Law stops police from taking property

The California state legislature took a step toward reinstating reason and common sense this week when both houses passed Senate Bill SB-443. Now Gov. Jerry Brown has to follow the lead of state senators Ben Hueso and Marty Block as well as assembly members  Lorena Gonzalez and Shirley Weber, along with a majority of their colleagues, by signing the measure into law.

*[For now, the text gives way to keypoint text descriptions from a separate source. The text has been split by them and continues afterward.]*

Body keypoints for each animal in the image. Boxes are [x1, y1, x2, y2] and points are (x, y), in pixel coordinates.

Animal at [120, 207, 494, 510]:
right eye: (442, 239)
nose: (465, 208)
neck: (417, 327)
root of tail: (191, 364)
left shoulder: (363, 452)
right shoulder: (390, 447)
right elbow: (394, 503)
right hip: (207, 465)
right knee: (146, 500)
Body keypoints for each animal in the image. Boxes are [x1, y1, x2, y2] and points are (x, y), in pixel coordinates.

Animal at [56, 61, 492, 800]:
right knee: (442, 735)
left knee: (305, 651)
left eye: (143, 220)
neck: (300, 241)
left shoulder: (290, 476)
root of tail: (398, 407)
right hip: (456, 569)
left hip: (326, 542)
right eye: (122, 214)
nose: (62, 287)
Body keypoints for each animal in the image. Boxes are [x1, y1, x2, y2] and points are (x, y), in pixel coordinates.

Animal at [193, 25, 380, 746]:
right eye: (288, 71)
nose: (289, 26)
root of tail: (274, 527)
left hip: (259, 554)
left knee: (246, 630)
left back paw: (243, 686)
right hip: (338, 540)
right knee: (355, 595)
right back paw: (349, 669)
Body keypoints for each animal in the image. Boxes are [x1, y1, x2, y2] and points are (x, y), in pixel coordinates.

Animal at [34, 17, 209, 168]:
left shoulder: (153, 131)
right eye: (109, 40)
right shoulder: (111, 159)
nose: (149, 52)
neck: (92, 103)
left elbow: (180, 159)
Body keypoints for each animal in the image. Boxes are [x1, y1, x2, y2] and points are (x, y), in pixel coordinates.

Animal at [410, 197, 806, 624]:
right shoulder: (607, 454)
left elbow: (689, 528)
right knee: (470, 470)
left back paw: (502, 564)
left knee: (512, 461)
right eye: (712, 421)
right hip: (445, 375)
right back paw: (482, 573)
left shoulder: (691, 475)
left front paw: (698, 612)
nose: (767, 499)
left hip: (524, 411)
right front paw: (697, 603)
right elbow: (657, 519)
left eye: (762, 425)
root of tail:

The bill puts handcuffs on state and local cops hoping to steal a few million dollars by seizing people’s assets without proving they committed a crime.

Under the War on Drugs-era civil forfeiture policy, law enforcement agencies had the authority to seize a Californian’s property if they suspected the property had been obtained via unlawful means.

For example, say Jason Nobody was driving down the street and he was pulled over by police. In his glove compartment is an envelope with $2,000 cash because a) Jason doesn’t trust the banking system with his money, b) he was on his way to buy medicine because his heath care plan is horrible or c) it doesn’t matter, it’s his money he can do with it what he wants.

If an officer suspected Jason’s money was obtained through drug deals, the officer had a right to seize the money.

And because his department would receive a percentage of the seized revenue’s value thanks to incentives provided by federal law enforcement, an argument could be made he had an obligation to make a few bucks for his city and his department.

The problem, however, is that even though Jason had not committed or been convicted of a crime, the $2,000 would be gone, either lost in a bureaucratic maze of reclamation or the cost to recoup too costly once attorney and court fees were paid.

As you might imagine, the ones who suffered most under civil forfeiture laws were poor and working-class people who had the misfortune of being stopped for an infraction but penalized because they looked or acted suspiciously.
From time to time the law did allow police to seize property and cash from drug dealers and other criminal profiteers but any one with a modicum of reason and common sense would agree capturing and selling the belongings of innocent people after casting a wide dragnet for criminal bounty is unfair and wrong.

Last year a similar proposal was beaten to death in the state capitol so it’s not as if there is a dearth of common sense and reason that has sprung up around this issue over night.

Instead what seems to have happened is that law enforcement groups did not lobby vociferously and endlessly against this year’s legislation. Makes you wonder what they got in return.

But for the time being law abiding Californians should rejoice knowing they are much closer to keeping their property safe from unfounded seizure.